Strategies for Cas12 and Cas13-based nucleic acid sensor. (A) After amplification, ssRNA or dsDNA forms dsDNA and produces ssRNA, dsDNA, and ssRNA, depending on the different systems. After being mixed with fluorescent reporters, trans cleavage occurs through specific binding of different CRISPR/Cas systems, which subsequently generates a fluorescent signal. (B) In CONAN, there are three signal processors, namely transducer 1 (T1), transducer 2 (T2), and signal amplifier (A), where the parallel connection of A and T2 forms a positive feedback circuit and T1 is connected in series with the positive feedback circuit. Cas12a and gRNA for target dsDNA (gRNA-T) are pre-assembled as T1, which converts the signal input into active Cas12a protein (Cas12a/gRNA-T/DNA complex). After the action of a self-reporting scgRNA, an amplified fluorescent signal and multiple active (decaged) gRNA molecules are output. T2 contains Cas12a protein and a probe for decaged gRNA, which can transduce the resulting decaged gRNA into another active Cas12a protein to produce an amplified fluorescent signal. scgRNA: switchable-caged guide RNA. (C) The protective oligonucleotide is designed to partially pair with the crRNA, thereby altering the conformation of the crRNA so that it cannot bind to the target DNA and inhibit the cleavage activity of Cas12a. The protective oligonucleotide breaks when exposed to ultraviolet (UV) light at 365 nm isolated from crRNA, thereby restoring the function of CRISPR-Cas12a detection. This system ensures that the target DNA is not reduced by Cas12a during the amplification phase, resulting in a stronger fluorescent signal.

FIGURE 4

Strategies for CRISPR-based non-nucleic-acid detection. (A) Locked fDNA in the presence of a small molecule, one strand binds to it.

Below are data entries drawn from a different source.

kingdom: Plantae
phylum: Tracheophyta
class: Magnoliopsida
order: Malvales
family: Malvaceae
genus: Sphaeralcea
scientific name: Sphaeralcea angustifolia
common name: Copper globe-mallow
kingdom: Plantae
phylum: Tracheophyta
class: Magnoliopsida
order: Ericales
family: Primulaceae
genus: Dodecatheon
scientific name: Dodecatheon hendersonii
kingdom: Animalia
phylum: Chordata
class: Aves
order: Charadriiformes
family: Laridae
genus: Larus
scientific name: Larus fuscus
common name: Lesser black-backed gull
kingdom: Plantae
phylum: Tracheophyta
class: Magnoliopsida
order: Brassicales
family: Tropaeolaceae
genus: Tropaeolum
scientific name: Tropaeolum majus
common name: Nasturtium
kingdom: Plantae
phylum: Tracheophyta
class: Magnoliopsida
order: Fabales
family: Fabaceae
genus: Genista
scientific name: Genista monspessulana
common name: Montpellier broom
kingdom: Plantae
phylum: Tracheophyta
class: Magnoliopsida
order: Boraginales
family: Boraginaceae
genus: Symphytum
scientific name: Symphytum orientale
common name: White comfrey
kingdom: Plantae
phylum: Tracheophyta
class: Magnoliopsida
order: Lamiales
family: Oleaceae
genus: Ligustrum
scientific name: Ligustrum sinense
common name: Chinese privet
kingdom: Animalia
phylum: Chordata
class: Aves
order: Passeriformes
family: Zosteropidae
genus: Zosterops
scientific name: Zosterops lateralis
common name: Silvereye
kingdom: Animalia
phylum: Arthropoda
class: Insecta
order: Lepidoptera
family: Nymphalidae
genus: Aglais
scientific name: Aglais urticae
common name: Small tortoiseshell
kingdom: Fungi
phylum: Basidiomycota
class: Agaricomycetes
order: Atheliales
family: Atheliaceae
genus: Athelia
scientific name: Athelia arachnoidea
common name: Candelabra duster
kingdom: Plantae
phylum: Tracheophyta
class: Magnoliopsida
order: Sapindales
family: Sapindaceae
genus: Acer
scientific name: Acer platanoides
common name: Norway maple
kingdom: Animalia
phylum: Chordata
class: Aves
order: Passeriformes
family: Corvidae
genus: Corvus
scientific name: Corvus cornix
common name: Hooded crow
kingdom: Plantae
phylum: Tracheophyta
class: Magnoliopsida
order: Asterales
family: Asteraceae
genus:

It releases another complementary DNA strand to participate in the detection reaction (B) The DNAzyme starts in an inactive state and activates its cleavage ability with the involvement of specific ions, thus releasing short strands of DNA to participate in the detection system. (C) Left: Non-nucleic acid as antigen, linked to the CRISPR/Cas system and antibody (yellow)-antigen (green)-antibody (red) structure by a nucleic acid sequence containing the T7 promoter. Right: DNA-AuNP is used instead of antibody and is directly involved in the assay reaction. (D) Immobilized aTF-dsDNA complexes containing CRISPR target sequences change the conformation in the presence of aTF target small molecules, resulting in the release of dsDNA.